Published online by Cambridge University Press: 05 March 2014
Introduction: ‘So… Do You Hit Girls?’
I am asked this question more times than any other when discussing the problems addressed by my research into mixed-sex martial arts. Perhaps the most controversial aspect of the experience of mixed-sex training in combat sports, the ethical considerations and deliberations that surround the matter of men hitting women often present a personal conundrum for men involved in martial arts. For instance, is it wrong for a man to hit a woman while training? Or is it wrong for a man to think that hitting a woman while training is wrong?

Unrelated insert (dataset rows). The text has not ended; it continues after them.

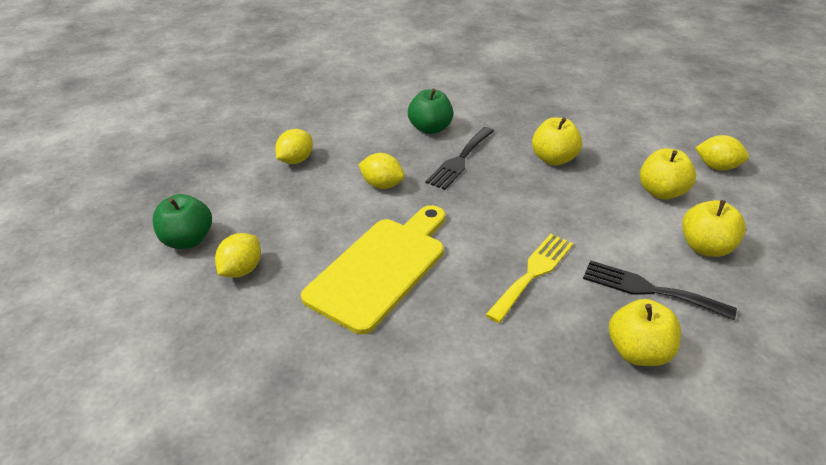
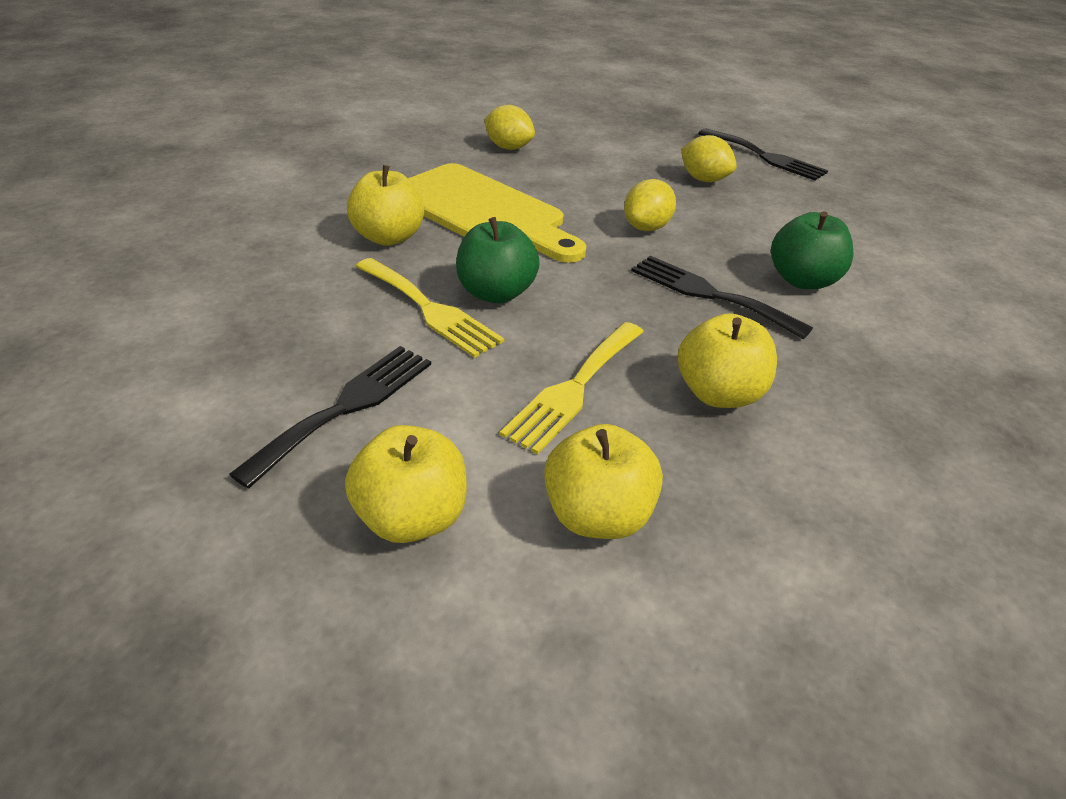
camera: 95 degrees right, 0 degrees up
(188, 240) = (561, 127): green apple -> green apple (496, 293)
(249, 132) = (765, 157): none -> black fork
(578, 204) = (574, 388): none -> yellow fork
(638, 352) = (246, 360): yellow apple -> yellow apple (388, 237)
(717, 167) = (695, 673): yellow lemon -> none

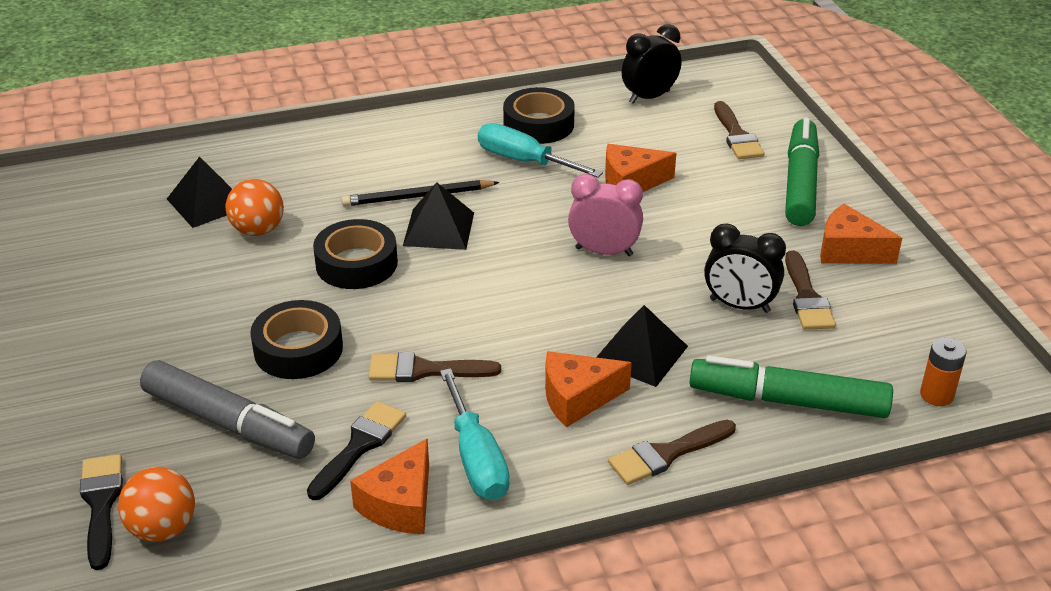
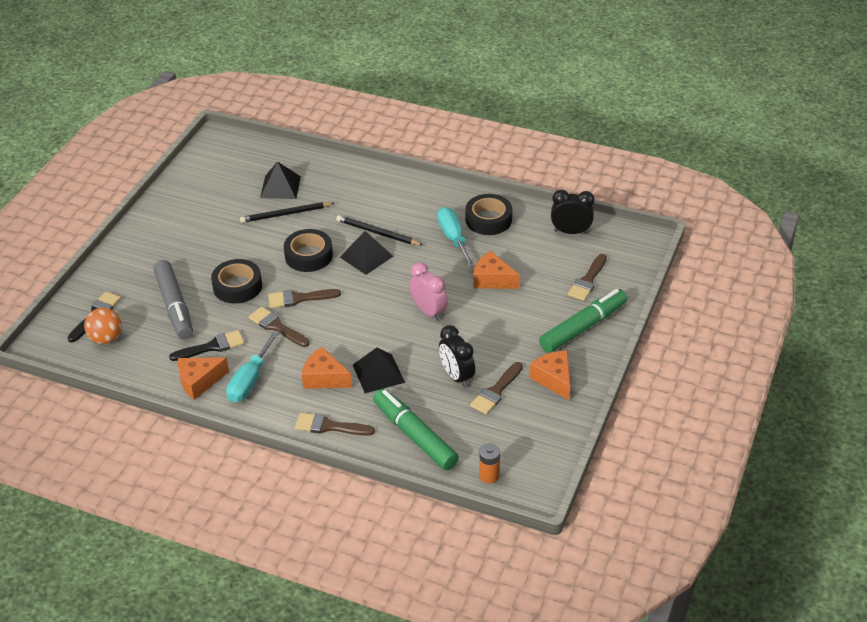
camera: 40 degrees right, 5 degrees up
(258, 230) = (286, 214): orange ball -> black pencil
(411, 320) = (299, 298): none -> brown brush

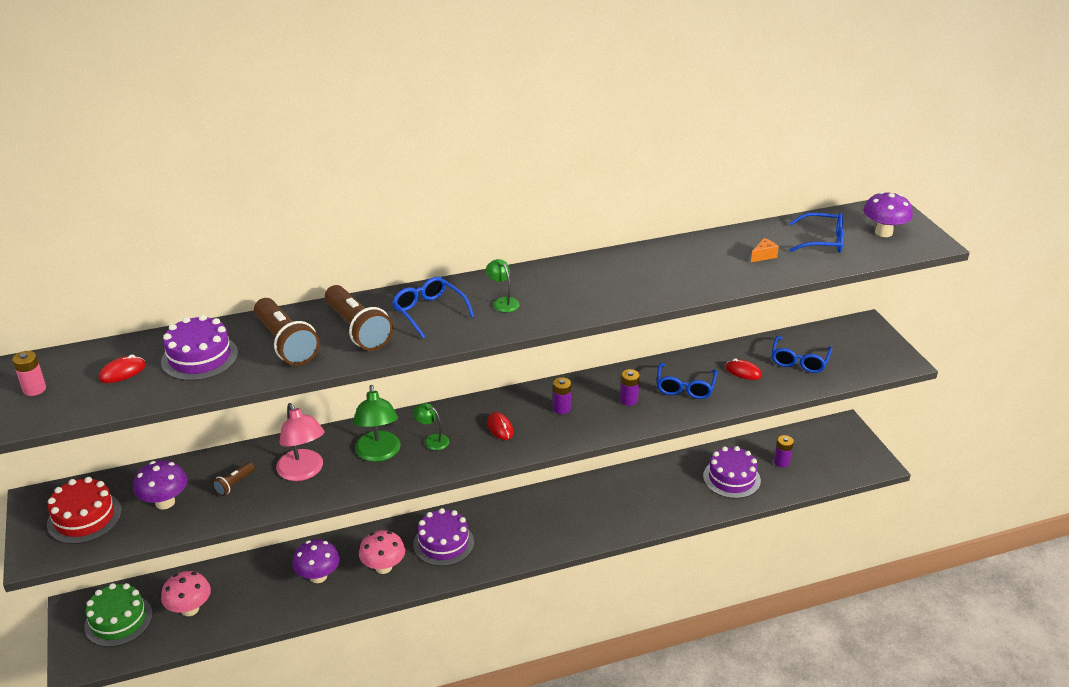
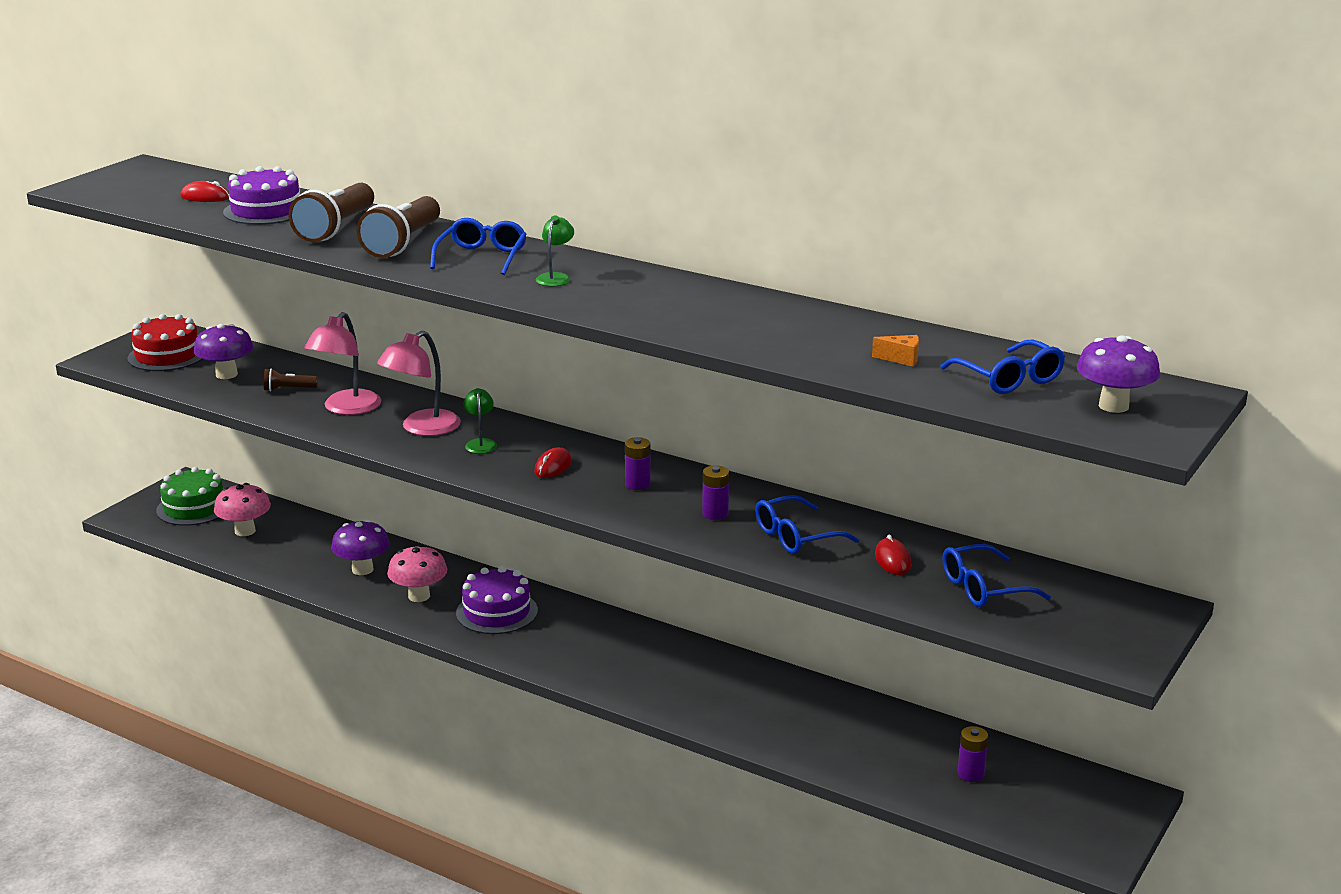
camera: 50 degrees right, 10 degrees down
(34, 389) = (140, 183): pink battery -> none
(378, 453) = (422, 428): green lamp -> pink lamp
(731, 478) = (877, 748): purple cake -> none

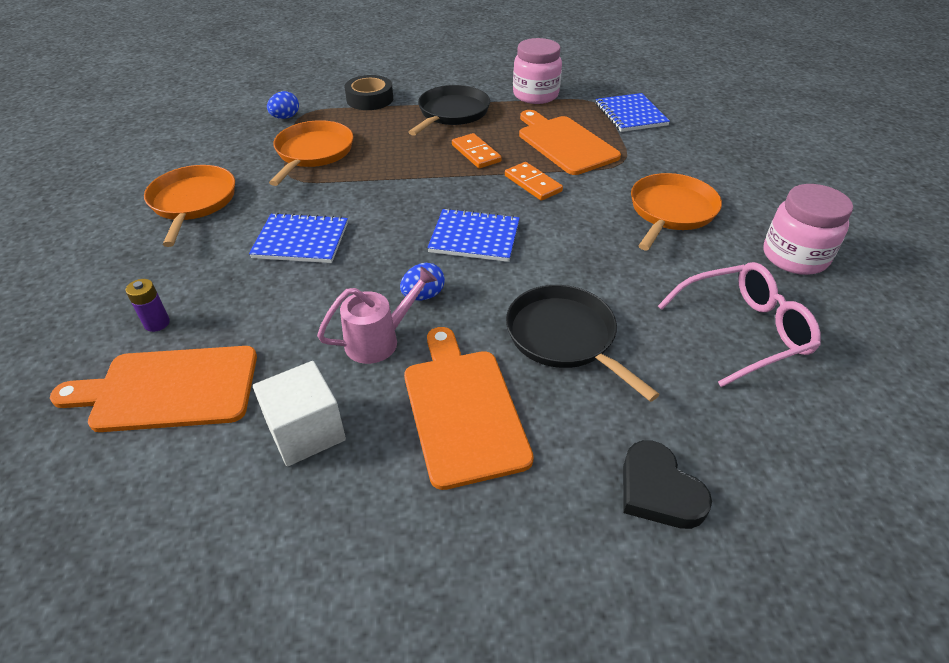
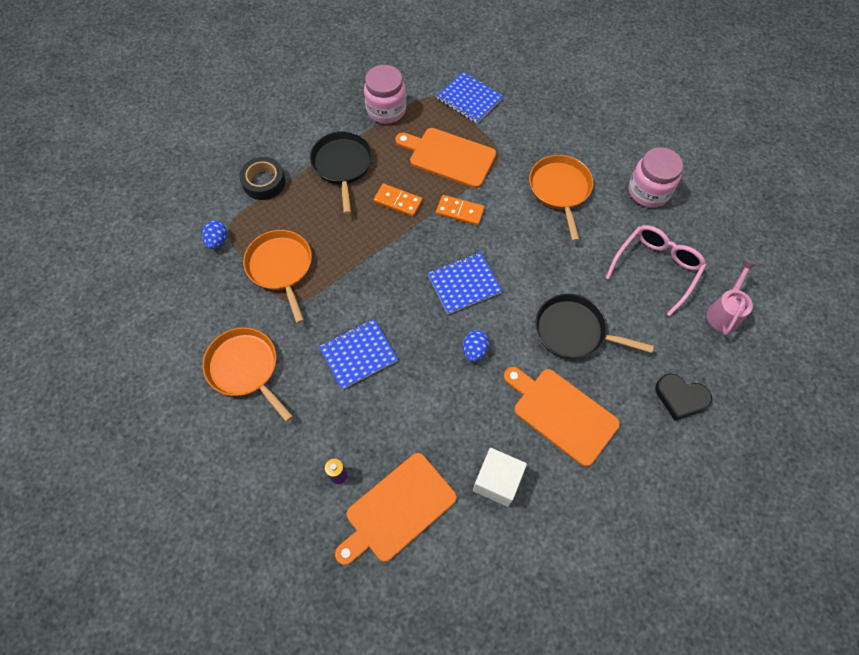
camera: 35 degrees left, 20 degrees up
(379, 340) = (480, 398): pink watering can -> pink watering can (724, 312)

These questions are part of a broader study of the phenomenon of mixed-sex martial arts that I have been conducting over the past five years, and in this chapter I address these issues using a mix of auto-ethnographic storytelling, interview data and field notes, discussing how it is that training can affect the ‘habitus’ (that is, the ‘embodied history, internalized as second nature’ (Bourdieu 1990b, 56)) of participants in mixed-sex martial arts.
The rationale for asking such questions extends from an understanding of the ‘subversive’ significance of women's participation in martial arts and related combat sports, which has been well documented by feminist scholars researching this phenomenon over the past two decades (e.g. De Welde 2003; Guthrie 1995; Hollander 2004; McCaughey 1997, 1998).